If this spirit was prevailing to this present day, those summoned would have turned down the invites, unless their counterparts were also invited. 

Of course, they didn’t and we can imagine the ‘feel good’ atmosphere as they enjoyed the lavish dinner hosted by Macron and his wife.

Little did it ever cross their minds that the dinner had been financed by resources from their countries.

And Africa’s resources, not COVID-19, was the reason for that conference.

That is why France invited top performing African economies in order to reposition itself following market share challenges created by India, China and Germany.

So this conference was part of their strategy to regain lost ground in their scramble for Africa’s resources. 

And the French, whose former President, a certain Jacques Chirac, once said: “Without Africa, France will slide down into the rank of a Third World,” know exactly what Africa means for their livelihood.

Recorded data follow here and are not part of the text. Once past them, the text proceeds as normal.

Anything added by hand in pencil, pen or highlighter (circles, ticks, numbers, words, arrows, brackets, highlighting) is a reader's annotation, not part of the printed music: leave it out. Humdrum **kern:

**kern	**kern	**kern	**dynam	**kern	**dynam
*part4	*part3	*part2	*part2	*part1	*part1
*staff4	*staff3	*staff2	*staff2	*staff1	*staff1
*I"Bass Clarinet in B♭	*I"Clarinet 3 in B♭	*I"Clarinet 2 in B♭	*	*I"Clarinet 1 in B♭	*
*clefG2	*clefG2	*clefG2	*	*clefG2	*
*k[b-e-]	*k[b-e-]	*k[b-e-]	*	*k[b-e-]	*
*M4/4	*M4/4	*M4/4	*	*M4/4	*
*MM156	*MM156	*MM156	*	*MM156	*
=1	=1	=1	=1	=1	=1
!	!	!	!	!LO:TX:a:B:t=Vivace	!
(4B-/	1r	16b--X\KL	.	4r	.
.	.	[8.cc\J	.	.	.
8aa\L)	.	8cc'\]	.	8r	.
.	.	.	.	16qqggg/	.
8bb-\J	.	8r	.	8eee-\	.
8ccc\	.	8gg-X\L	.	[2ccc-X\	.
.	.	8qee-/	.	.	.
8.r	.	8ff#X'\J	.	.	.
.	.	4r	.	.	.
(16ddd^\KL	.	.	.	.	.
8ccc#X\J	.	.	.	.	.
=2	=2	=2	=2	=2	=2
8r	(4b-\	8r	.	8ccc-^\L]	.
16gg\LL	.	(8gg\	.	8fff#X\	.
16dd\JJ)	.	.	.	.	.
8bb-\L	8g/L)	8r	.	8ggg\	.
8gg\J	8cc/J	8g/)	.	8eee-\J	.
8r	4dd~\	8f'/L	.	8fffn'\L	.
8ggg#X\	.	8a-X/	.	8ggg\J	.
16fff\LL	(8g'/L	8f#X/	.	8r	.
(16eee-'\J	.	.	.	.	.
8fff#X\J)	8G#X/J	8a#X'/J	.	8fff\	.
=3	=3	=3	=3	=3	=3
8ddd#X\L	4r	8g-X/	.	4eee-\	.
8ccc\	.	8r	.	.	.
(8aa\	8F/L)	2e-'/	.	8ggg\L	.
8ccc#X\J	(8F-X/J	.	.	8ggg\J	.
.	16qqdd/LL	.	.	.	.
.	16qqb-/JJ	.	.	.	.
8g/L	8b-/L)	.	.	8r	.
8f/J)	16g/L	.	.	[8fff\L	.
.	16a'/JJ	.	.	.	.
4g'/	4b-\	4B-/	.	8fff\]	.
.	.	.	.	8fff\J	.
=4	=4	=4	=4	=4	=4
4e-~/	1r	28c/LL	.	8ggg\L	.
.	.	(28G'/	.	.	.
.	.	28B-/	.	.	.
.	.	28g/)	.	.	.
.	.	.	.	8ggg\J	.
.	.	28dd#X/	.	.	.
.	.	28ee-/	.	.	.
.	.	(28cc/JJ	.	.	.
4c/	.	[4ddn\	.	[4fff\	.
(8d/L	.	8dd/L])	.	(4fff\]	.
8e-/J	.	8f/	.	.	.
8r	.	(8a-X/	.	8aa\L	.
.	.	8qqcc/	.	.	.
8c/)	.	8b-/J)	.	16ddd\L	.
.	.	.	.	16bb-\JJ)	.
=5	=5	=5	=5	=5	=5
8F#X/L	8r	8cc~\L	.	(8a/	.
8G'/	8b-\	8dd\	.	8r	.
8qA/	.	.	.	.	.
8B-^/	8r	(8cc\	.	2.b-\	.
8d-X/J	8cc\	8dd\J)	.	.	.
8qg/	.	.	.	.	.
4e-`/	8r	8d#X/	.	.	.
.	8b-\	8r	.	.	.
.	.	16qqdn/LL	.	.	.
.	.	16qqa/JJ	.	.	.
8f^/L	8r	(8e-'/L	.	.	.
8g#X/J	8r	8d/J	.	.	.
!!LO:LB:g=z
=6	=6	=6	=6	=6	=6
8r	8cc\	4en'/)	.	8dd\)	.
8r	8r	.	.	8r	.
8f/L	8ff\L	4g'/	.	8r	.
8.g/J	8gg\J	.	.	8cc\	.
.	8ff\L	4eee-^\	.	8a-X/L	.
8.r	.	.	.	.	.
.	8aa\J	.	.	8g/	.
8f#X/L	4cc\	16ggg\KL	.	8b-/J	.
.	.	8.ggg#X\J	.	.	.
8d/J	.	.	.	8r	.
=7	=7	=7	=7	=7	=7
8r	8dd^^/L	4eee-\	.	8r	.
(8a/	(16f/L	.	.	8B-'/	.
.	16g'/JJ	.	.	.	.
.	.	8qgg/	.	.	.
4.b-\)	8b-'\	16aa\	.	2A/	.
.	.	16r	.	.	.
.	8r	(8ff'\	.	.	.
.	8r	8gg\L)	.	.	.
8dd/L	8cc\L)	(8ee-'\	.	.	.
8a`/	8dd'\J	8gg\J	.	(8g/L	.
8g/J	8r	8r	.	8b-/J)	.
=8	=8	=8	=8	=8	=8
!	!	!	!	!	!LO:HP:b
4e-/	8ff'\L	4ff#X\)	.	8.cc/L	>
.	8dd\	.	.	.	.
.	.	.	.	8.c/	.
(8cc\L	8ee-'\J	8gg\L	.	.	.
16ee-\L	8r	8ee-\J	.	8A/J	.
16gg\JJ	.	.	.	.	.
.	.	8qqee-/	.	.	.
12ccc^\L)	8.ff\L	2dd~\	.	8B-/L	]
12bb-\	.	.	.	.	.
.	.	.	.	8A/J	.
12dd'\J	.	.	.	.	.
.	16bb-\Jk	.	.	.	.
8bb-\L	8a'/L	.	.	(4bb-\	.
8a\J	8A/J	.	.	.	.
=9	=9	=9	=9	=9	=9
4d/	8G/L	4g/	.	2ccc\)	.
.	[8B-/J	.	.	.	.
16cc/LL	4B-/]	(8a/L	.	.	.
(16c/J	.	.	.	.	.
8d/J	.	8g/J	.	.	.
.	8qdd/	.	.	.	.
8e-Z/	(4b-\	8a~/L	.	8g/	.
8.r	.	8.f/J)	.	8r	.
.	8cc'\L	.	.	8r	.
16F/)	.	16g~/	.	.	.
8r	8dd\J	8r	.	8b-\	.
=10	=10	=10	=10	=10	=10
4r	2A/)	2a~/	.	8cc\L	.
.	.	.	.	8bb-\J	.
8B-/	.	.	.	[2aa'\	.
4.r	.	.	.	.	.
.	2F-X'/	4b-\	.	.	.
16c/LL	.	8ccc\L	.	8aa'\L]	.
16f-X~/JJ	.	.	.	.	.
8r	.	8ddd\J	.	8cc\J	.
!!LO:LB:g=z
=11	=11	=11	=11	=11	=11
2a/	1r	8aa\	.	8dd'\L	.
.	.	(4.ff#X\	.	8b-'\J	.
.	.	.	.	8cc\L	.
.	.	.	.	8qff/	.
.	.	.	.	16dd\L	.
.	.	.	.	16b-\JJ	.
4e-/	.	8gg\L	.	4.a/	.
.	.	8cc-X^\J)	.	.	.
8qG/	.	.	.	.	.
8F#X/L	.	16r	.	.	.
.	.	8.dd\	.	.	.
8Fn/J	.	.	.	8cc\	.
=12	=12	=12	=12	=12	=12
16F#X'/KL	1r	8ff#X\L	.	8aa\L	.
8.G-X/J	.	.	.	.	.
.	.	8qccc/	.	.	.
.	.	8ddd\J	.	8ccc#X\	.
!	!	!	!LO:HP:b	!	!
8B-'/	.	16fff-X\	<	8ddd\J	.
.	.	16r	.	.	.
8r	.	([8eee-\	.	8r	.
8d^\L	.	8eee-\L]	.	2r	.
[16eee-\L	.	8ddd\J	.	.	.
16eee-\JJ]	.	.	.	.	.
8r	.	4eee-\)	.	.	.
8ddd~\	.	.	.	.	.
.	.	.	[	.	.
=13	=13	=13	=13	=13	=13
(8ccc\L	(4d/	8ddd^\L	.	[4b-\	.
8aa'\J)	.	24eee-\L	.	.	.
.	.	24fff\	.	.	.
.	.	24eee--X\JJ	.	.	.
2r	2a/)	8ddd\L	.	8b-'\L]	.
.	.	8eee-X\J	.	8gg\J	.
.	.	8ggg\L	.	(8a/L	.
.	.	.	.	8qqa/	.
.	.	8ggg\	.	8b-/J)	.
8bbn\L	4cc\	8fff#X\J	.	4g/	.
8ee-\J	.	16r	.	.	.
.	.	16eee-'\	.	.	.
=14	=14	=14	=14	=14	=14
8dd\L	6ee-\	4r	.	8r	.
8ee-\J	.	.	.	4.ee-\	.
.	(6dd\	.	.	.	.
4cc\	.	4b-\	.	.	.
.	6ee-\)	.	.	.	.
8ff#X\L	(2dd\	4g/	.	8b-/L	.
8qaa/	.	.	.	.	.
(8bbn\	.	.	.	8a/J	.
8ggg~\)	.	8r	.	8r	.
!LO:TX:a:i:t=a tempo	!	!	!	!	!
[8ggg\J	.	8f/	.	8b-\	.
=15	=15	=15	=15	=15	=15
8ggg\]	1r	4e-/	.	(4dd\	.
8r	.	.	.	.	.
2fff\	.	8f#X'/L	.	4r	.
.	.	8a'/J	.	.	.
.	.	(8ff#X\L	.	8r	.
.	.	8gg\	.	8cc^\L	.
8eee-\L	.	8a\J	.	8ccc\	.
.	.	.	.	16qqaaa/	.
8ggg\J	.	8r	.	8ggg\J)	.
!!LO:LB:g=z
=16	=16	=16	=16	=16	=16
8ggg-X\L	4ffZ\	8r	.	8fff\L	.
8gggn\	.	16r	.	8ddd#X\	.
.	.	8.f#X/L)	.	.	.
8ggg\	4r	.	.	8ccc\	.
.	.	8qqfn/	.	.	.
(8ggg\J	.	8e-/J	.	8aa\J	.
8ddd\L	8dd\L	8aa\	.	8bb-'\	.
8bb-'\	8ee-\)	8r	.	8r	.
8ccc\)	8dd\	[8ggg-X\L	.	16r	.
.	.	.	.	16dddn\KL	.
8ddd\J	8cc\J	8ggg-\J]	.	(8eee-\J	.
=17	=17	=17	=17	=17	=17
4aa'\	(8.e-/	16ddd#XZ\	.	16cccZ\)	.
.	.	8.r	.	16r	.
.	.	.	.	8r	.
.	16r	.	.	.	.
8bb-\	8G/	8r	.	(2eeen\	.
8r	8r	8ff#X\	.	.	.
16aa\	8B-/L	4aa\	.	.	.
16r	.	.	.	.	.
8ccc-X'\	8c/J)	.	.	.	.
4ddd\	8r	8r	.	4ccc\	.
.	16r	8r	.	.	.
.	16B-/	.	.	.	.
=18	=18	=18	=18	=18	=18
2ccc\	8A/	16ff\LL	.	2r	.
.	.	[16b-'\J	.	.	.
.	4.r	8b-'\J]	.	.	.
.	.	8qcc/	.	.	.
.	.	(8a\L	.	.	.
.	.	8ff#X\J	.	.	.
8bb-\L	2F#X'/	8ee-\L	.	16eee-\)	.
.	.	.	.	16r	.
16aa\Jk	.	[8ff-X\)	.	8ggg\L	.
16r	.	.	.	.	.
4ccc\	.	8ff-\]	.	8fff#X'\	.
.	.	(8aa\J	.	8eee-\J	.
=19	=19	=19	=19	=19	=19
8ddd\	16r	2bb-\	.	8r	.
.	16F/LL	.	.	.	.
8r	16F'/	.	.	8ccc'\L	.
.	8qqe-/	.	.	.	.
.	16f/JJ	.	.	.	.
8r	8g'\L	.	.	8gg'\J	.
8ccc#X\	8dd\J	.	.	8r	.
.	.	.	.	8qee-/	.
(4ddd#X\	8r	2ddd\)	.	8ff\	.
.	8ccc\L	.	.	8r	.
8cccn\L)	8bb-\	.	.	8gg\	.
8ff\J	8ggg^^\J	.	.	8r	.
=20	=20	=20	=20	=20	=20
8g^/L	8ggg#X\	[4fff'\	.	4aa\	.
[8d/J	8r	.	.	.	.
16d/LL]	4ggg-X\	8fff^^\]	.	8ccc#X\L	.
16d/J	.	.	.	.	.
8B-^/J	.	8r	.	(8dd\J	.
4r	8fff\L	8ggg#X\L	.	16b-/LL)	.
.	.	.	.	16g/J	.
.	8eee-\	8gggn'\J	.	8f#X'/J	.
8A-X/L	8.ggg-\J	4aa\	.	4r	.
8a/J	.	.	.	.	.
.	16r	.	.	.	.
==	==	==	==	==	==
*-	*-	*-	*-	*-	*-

Indeed, they have already taken necessary measures to keep a firm grip on their former colonies through a colonial pact.

Through this pact, former colonies are obliged to keep their foreign currency reserves in the French Treasury.

This is not all.

These same colonies can borrow their money but with interest.

France also has ‘first right of refusal’ in the exploitation of any new resources in its former colonies.

Now then, if all your economic assets are in the hands of your former colonisers, to what extent can you consider yourself independent?

That is why co-operation with these compromised Francophone countries can never be guaranteed.  

And the French have available both the the stick and carrot to keep their former colonies in check.

The blue-eyed boys are always protected, while those considered  deviant are got rid of.   

Former Libyan leader Muammar Gaddafi was killed for pushing a United States of Africa agenda, while Laurent Gbagbo became a guest at the International Criminal Court in the Hague.

Agenda 2063 seeks to see a united, peaceful and prosperous Africa.

Try as we might, our former colonisers will always throw spanners.

And unless Africa totally disengages from all vestiges of colonialism, Agenda 2063 will be very difficult to realise.